# Hello!!



## JohnKennySang (Mar 10, 2018)

Hello.

My Name is John, I am new to this Forum. I did many martial arts, but literally stopped by Taekwondo ITF style, which I love a lot and hope to have a long and successful career in.


----------



## Monkey Turned Wolf (Mar 10, 2018)

Welcome!


----------



## Anarax (Mar 10, 2018)

Welcome


----------



## Headhunter (Mar 10, 2018)

Welcome


----------



## Tames D (Mar 10, 2018)

Welcome


----------



## Buka (Mar 10, 2018)

Welcome to MrtialTalk, bro.


----------



## Brian King (Mar 10, 2018)

Welcome to Martial Talk!
Regards
Brian King


----------



## _Simon_ (Mar 11, 2018)

Welcome John! It's great that you've had the experience and know-how to find and stick with the art you love.

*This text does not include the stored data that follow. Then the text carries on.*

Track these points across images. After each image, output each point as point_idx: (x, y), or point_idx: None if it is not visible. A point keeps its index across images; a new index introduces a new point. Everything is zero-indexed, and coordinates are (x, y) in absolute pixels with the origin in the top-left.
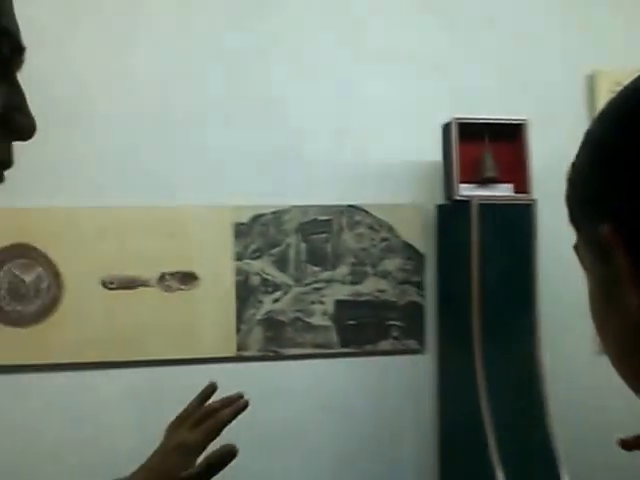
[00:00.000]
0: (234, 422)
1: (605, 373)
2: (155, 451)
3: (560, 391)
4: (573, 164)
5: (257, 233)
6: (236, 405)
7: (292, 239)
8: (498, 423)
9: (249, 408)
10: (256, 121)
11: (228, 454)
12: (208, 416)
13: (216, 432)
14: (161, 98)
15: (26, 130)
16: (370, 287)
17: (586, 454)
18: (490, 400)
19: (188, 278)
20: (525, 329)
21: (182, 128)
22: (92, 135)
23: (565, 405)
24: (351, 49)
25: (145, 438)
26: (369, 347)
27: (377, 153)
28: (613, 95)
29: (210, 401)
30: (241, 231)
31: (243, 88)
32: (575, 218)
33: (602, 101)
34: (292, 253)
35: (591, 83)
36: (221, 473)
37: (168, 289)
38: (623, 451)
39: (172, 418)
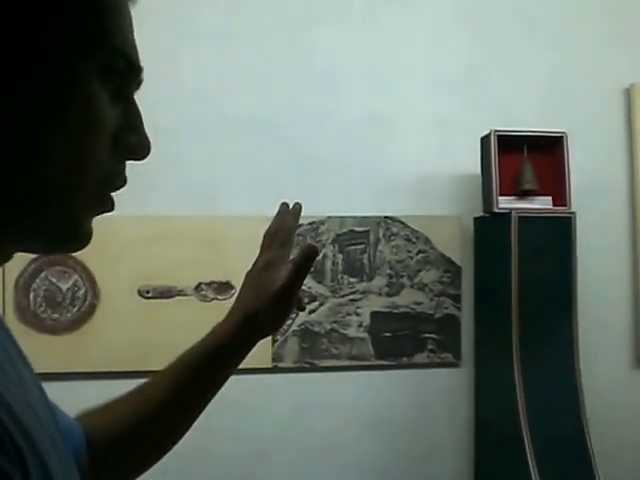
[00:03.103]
0: (270, 434)
1: None
2: (242, 286)
3: (598, 402)
4: None
5: (294, 243)
6: (293, 211)
7: (329, 250)
8: (536, 435)
9: (284, 419)
10: (295, 133)
11: (310, 250)
12: (275, 235)
13: (289, 241)
14: (202, 109)
15: (139, 150)
16: (406, 299)
17: (623, 465)
18: (528, 412)
19: (224, 288)
20: (564, 341)
21: (223, 139)
22: None
23: (603, 416)
24: (389, 62)
25: (180, 447)
26: (405, 360)
27: (415, 165)
28: None
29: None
30: None
31: (283, 99)
32: None
33: (639, 114)
34: (329, 264)
35: (628, 97)
36: None
37: (204, 299)
38: None
39: (205, 426)
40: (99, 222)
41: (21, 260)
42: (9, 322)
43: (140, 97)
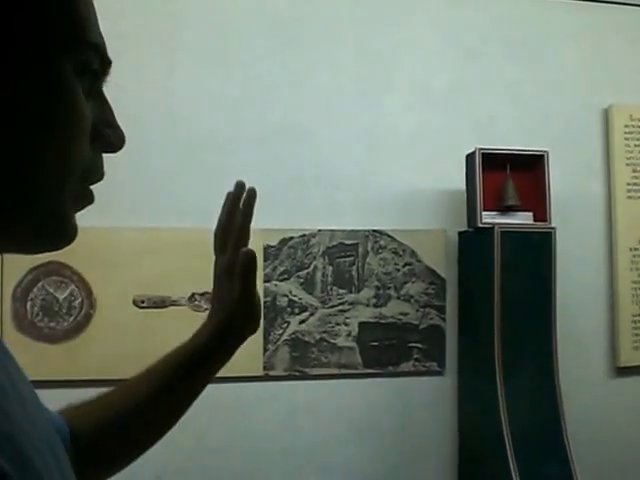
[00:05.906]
0: (261, 439)
1: (619, 391)
2: (213, 291)
3: (576, 410)
4: None
5: (285, 255)
6: (245, 201)
7: (319, 262)
8: (519, 444)
9: (276, 425)
10: (286, 148)
11: (246, 256)
12: (230, 230)
13: (244, 242)
14: (195, 123)
15: (117, 143)
16: (393, 310)
17: (602, 471)
18: (511, 421)
19: None
20: (544, 351)
21: (214, 152)
22: (126, 157)
23: (582, 424)
24: (378, 80)
25: (172, 453)
26: (391, 368)
27: (402, 181)
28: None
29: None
30: (269, 253)
31: (274, 115)
32: None
33: (617, 134)
34: (319, 276)
35: (606, 117)
36: None
37: (197, 309)
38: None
39: (198, 432)
40: (96, 234)
41: (19, 270)
42: (7, 331)
43: (136, 114)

Enjoy the forums and post away


----------



## AngryHobbit (Mar 11, 2018)

Welcome to the funhouse, John! It's definitely not boring here.


----------



## donald1 (Mar 12, 2018)

Hello!


----------



## Marie_Flowers88 (Mar 13, 2018)

Welcome!


----------



## Zyk (Mar 14, 2018)

Welcome.


----------